A prefeitura de Madalena também foi questionada sobre a citação no inquérito da Polícia Federal, mas não obteve retorno.
Operação Underhand
O deputado federal Júnior Mano foi um dos alvos da operação Underhand da Polícia Federal, que cumpriu mandados de busca e apreensão em endereços ligados ao parlamentar em Brasília e no Ceará, incluindo o gabinete dele na Câmara dos Deputados.
Além dele, outras seis pessoas também foram alvo dos mandados. O cumprimento de ordens ocorreu em Fortaleza, Nova Russas, Eusébio, Canindé e Baixio. No total, foram 15 mandados expedidos pelo Supremo Tribunal Federal.
As localidades onde houve ação de agentes da PF, no entanto, não estão necessariamente ligadas à investigação, significando apenas que os investigados têm endereços ligados a eles nessas cidades.
O núcleo criminoso é suspeito de articular o direcionamento de verbas públicas a determinados municípios cearenses mediante contrapartidas financeiras ilícitas, além de influenciar procedimentos licitatórios por meio de empresas vinculadas ao grupo.

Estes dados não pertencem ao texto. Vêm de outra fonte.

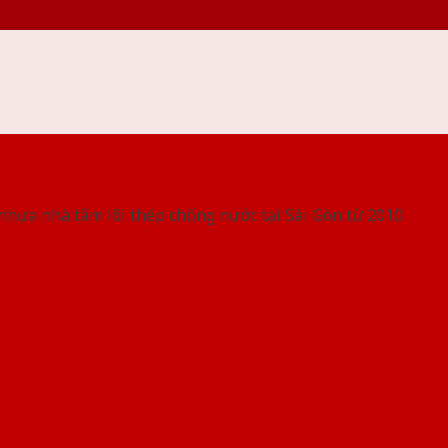
 THỐNG SHOWROOM SAIGONDOOR
nhựa nhà tắm lõi thép chống nước tại Sài Gòn từ 2010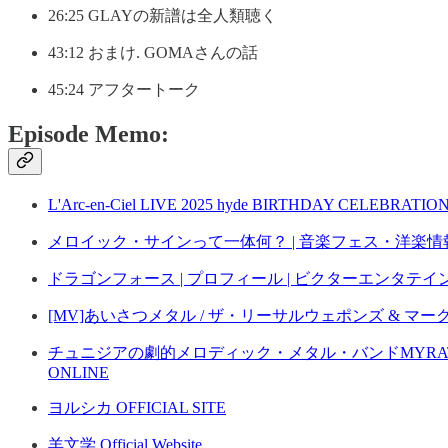
26:25 GLAYの新譜は全人類聴く
43:12 おまけ. GOMAさんの話
45:24 アフタートーク
Episode Memo:
L'Arc-en-Ciel LIVE 2025 hyde BIRTHDAY CELEBRATIO
メロイック・サインって一体何？ | 音楽フェス・洋楽情報の
ドラゴンフォース | プロフィール | ビクターエンタテイ
[MV]あいさつメタル / ザ・リーサルウェポンズ & マーク・ハドソン
チュニジアの劇的メロディック・メタル・バンドMYRATHが3月
ONLINE
ヨルシカ OFFICIAL SITE
羊文学 Official Website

Além dos mandados de busca, foi determinado o bloqueio de R$ 54,6 milhões em contas bancárias de pessoas físicas e jurídicas investigadas. Conforme a PF, a medida visa interromper a movimentação de valores de origem ilícita e preservar ativos para eventual reparação ao erário.
Os alvos são investigados pelos crimes de organização criminosa, captação ilícita de sufrágio, lavagem de dinheiro e falsidade ideológica com finalidade eleitoral.